**Work item**. Take the line holding "à ce sujet)." as the first line of the answer and the last line of the listing as its end; retype everything between exactly.

Input material Start Marker

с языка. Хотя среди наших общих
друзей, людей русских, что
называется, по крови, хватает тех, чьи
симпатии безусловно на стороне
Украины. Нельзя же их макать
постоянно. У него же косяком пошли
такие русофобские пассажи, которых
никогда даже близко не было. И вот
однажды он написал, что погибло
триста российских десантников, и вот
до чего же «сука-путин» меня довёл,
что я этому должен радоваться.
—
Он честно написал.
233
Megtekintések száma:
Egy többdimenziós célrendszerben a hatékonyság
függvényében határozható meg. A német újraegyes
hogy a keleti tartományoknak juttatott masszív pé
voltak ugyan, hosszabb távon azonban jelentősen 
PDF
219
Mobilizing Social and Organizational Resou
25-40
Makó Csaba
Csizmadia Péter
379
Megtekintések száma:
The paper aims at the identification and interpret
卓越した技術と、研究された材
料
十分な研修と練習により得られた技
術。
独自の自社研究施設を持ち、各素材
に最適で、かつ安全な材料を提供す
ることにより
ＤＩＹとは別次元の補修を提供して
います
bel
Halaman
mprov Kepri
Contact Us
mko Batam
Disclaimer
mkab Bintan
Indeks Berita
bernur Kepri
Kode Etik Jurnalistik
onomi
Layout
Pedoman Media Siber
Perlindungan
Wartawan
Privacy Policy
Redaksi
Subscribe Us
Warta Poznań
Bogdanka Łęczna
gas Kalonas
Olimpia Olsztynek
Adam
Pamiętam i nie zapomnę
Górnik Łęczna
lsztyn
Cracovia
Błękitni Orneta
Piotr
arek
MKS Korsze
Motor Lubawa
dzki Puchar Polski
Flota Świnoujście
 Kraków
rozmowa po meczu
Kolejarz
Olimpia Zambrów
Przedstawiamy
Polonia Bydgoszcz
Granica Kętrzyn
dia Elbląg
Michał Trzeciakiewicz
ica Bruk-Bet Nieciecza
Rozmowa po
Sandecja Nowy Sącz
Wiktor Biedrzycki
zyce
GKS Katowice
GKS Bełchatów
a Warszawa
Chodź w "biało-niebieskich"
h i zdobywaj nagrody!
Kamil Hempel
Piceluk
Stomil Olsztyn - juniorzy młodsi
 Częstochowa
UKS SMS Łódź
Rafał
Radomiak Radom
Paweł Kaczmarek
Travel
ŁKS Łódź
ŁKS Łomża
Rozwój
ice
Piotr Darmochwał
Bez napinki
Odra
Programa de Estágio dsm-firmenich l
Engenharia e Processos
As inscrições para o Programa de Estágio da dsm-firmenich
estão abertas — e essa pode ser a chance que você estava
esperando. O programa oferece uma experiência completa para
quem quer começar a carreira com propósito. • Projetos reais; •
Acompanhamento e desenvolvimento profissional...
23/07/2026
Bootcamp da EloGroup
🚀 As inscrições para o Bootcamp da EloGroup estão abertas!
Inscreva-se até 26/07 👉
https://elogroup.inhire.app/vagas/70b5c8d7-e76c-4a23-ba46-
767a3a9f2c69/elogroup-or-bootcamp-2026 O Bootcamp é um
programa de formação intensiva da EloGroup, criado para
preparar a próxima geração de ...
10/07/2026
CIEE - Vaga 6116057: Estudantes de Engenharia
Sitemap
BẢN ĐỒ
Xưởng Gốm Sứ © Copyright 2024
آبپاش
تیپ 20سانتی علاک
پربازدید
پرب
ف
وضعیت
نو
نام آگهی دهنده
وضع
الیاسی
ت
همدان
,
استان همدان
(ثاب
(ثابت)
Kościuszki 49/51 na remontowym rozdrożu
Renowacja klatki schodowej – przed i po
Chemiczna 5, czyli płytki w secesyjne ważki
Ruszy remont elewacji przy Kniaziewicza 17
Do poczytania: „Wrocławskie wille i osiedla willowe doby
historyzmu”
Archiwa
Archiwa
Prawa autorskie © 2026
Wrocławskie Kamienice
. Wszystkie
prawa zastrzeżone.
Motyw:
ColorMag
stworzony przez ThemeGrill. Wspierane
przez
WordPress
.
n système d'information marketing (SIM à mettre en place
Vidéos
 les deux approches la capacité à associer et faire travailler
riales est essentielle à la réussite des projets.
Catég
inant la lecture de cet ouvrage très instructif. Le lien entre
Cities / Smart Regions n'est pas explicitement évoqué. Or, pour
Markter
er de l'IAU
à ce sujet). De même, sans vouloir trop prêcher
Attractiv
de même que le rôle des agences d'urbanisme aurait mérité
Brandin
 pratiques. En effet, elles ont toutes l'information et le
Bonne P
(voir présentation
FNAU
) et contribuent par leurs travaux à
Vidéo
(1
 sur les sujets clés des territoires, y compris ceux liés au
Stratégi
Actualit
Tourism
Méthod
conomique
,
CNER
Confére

Input material End Marker

**Output for this exercise**.
à ce sujet). De même, sans vouloir trop prêcher
Attractiv
de même que le rôle des agences d'urbanisme aurait mérité
Brandin
 pratiques. En effet, elles ont toutes l'information et le
Bonne P
(voir présentation
FNAU
) et contribuent par leurs travaux à
Vidéo
(1
 sur les sujets clés des territoires, y compris ceux liés au
Stratégi
Actualit
Tourism
Méthod
conomique
,
CNER
Confére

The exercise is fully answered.